▼

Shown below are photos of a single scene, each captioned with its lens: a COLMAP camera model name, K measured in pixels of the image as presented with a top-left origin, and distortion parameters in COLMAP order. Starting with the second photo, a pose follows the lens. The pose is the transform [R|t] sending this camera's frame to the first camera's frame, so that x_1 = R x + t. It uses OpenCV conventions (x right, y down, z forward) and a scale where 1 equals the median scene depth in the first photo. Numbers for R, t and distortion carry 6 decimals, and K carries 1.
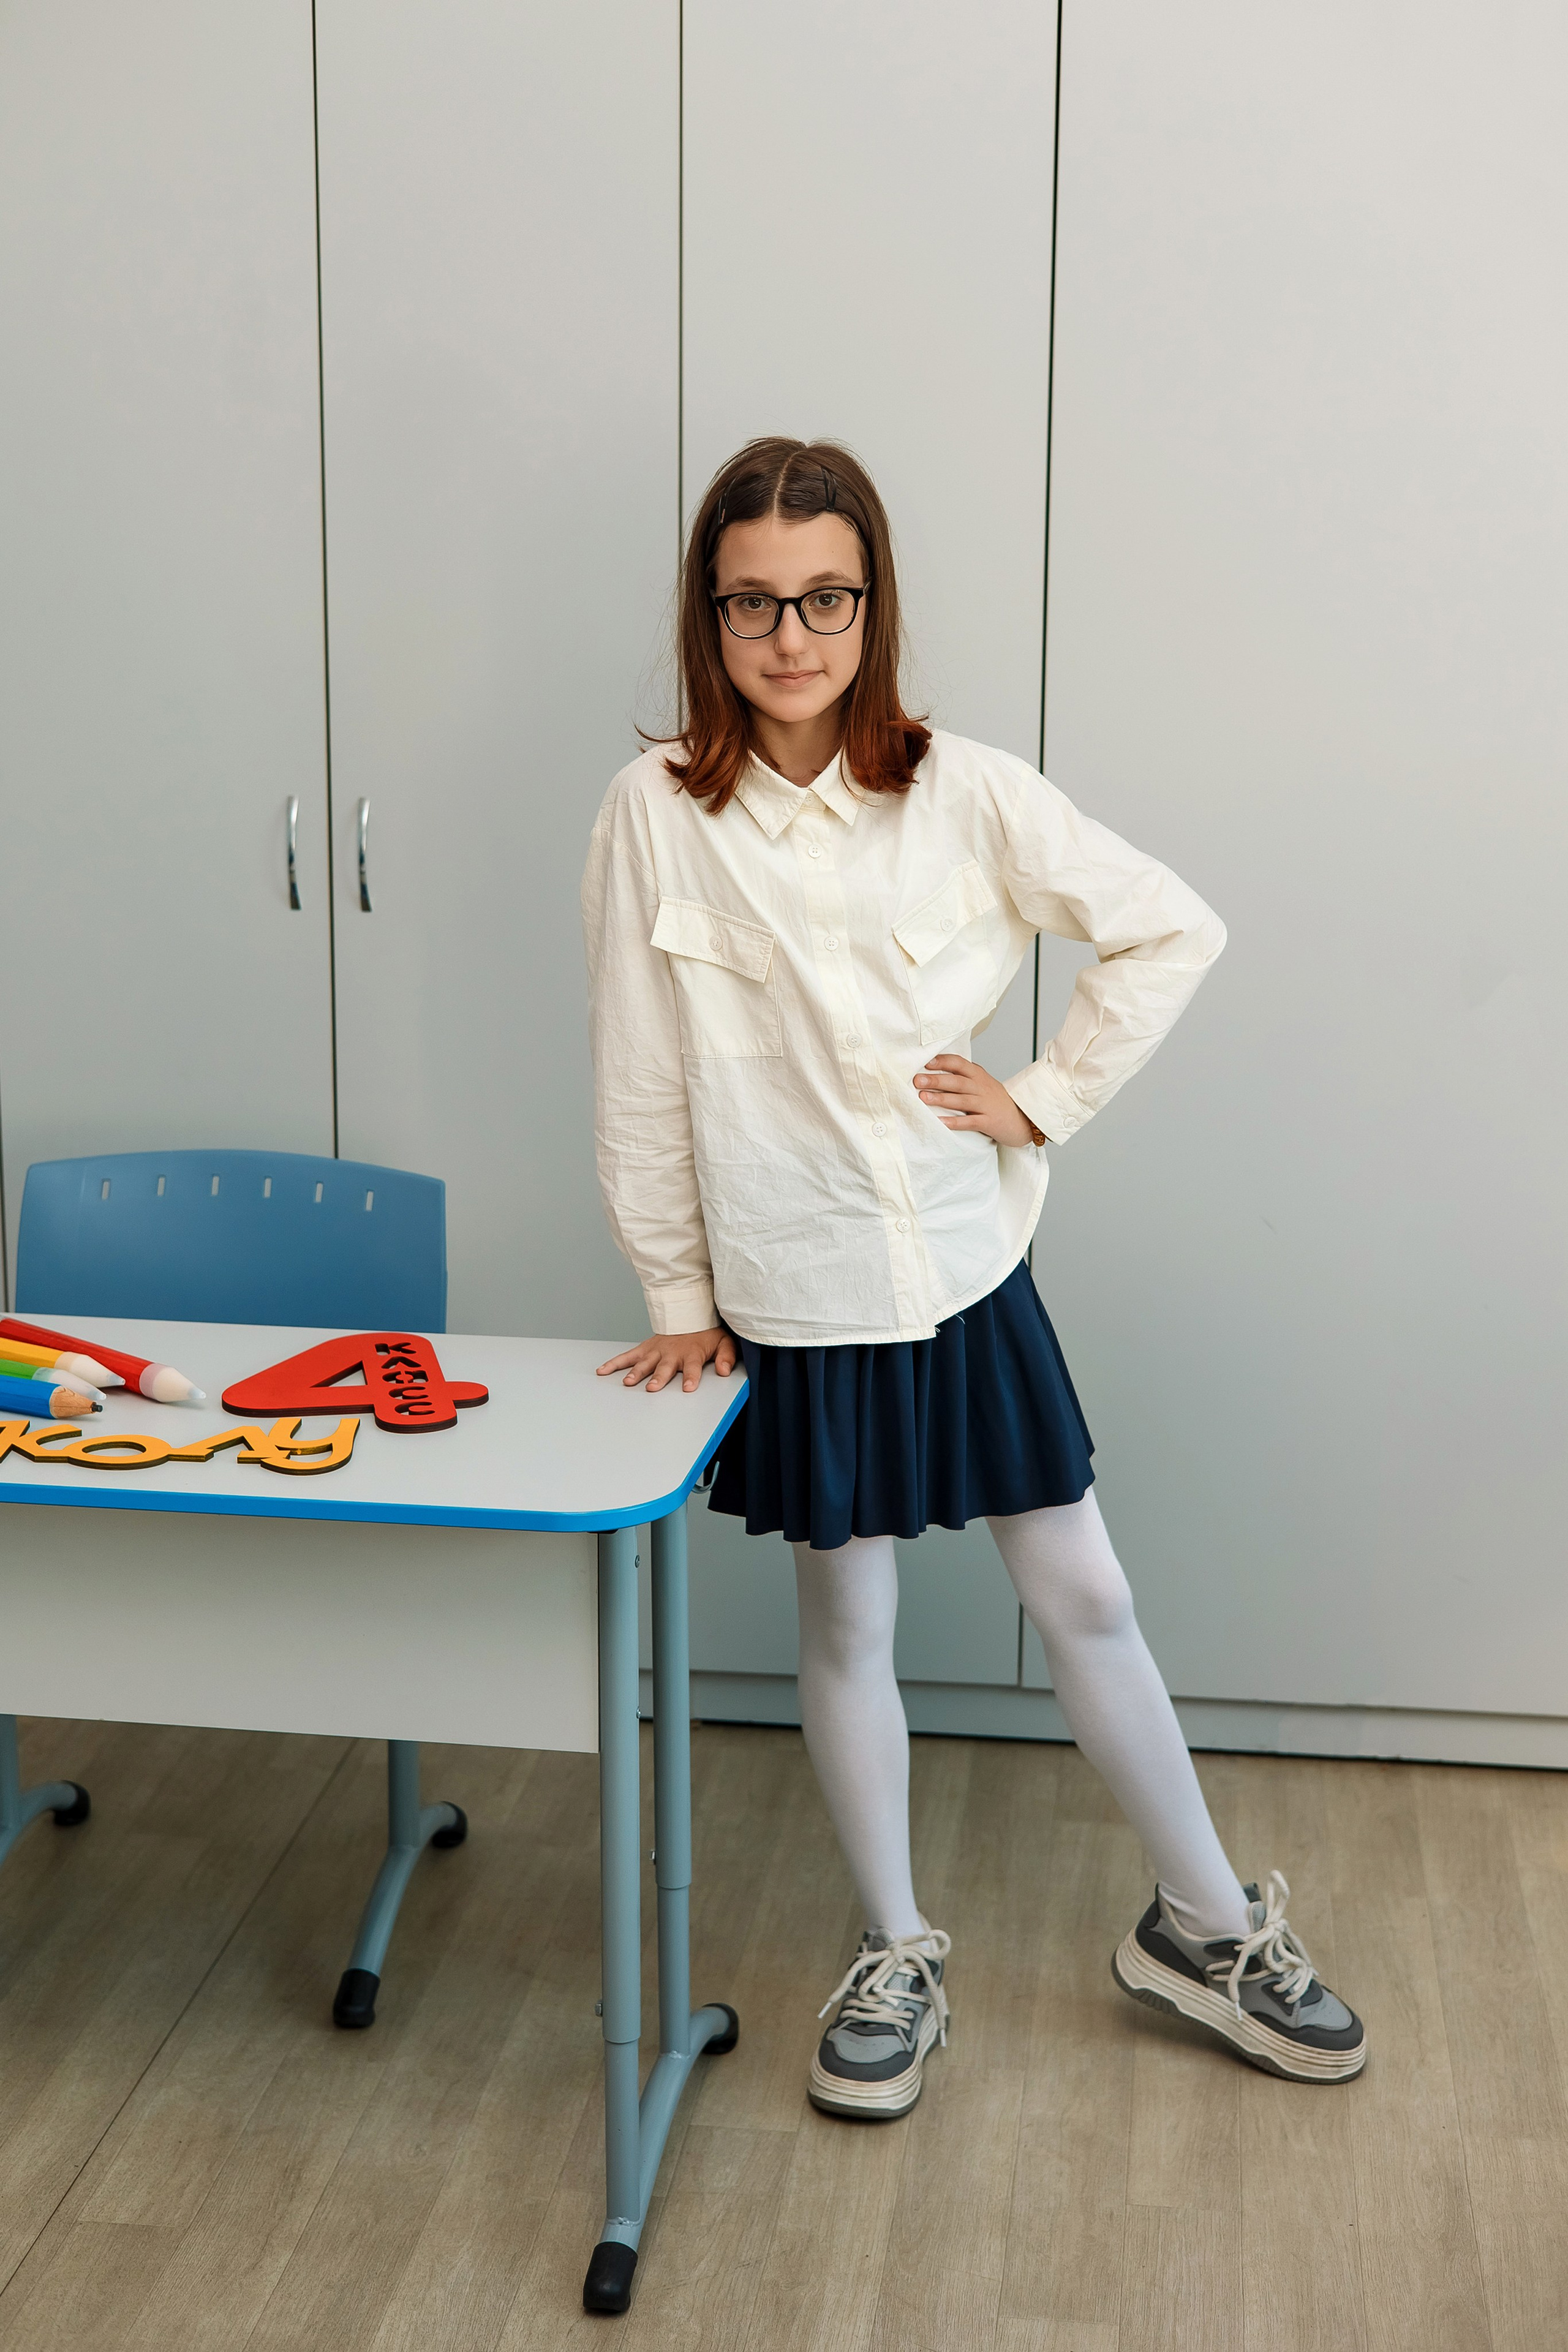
lens RADIAL K [[3336.7, 0, 828.3], [0, 3336.7, 1074.4], [0, 0, 1]] dist [0.005313, -0.007311]
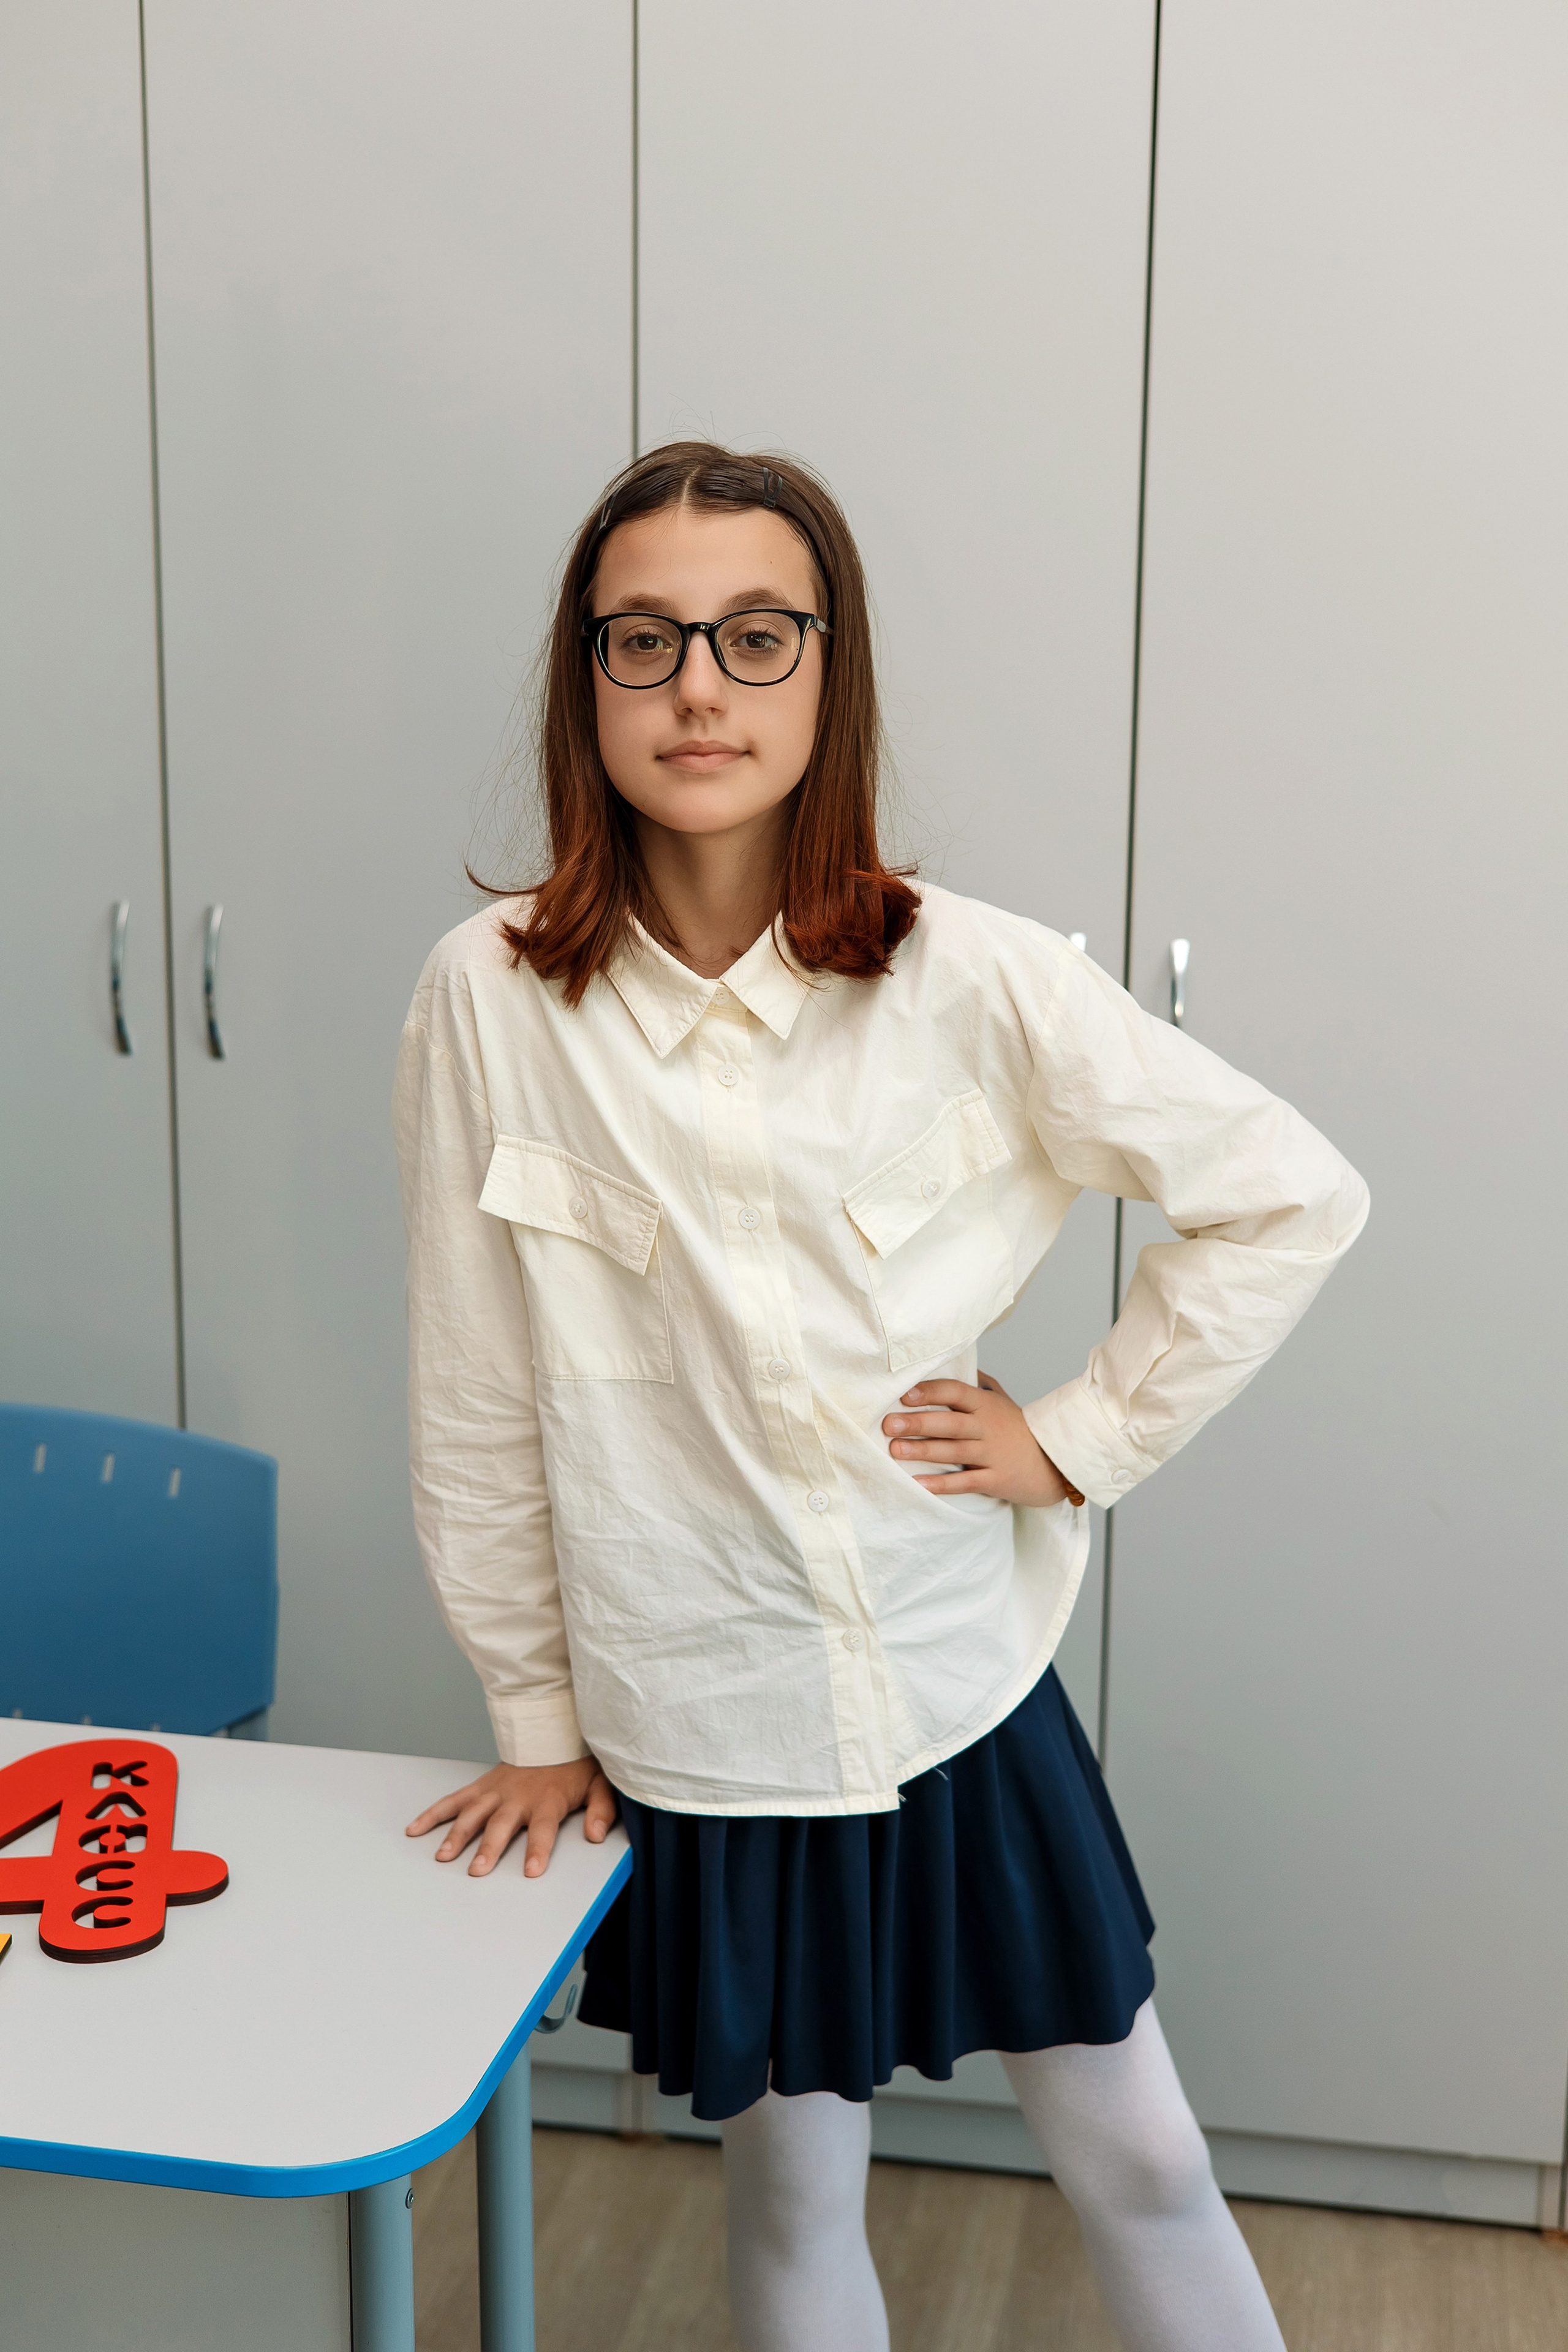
lens RADIAL K [[3362.2, 0, 939.1], [0, 3362.2, 1177.1], [0, 0, 1]] dist [-0.035651, -0.048456]
pose [[0.998243, 0.036175, -0.046933, 0.066997], [-0.033988, 0.998336, 0.046594, -0.077615], [0.048540, -0.044917, 0.997811, 0.341810]]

▲

Without any pictures, return the material above exactly.

Shown below are photos of a single scene, each captioned with its lens: a COLMAP camera model name, K measured in pixels of the image as presented with a top-left origin, and distortion parameters in COLMAP order. Starting with the second photo, a pose follows the lens. The pose is the transform [R|t] sending this camera's frame to the first camera's frame, so that x_1 = R x + t. It uses OpenCV conventions (x right, y down, z forward) and a scale where 1 equals the median scene depth in the first photo. Numbers for R, t and distortion carry 6 decimals, and K carries 1.
lens RADIAL K [[3336.7, 0, 828.3], [0, 3336.7, 1074.4], [0, 0, 1]] dist [0.005313, -0.007311]
lens RADIAL K [[3362.2, 0, 939.1], [0, 3362.2, 1177.1], [0, 0, 1]] dist [-0.035651, -0.048456]
pose [[0.998243, 0.036175, -0.046933, 0.066997], [-0.033988, 0.998336, 0.046594, -0.077615], [0.048540, -0.044917, 0.997811, 0.341810]]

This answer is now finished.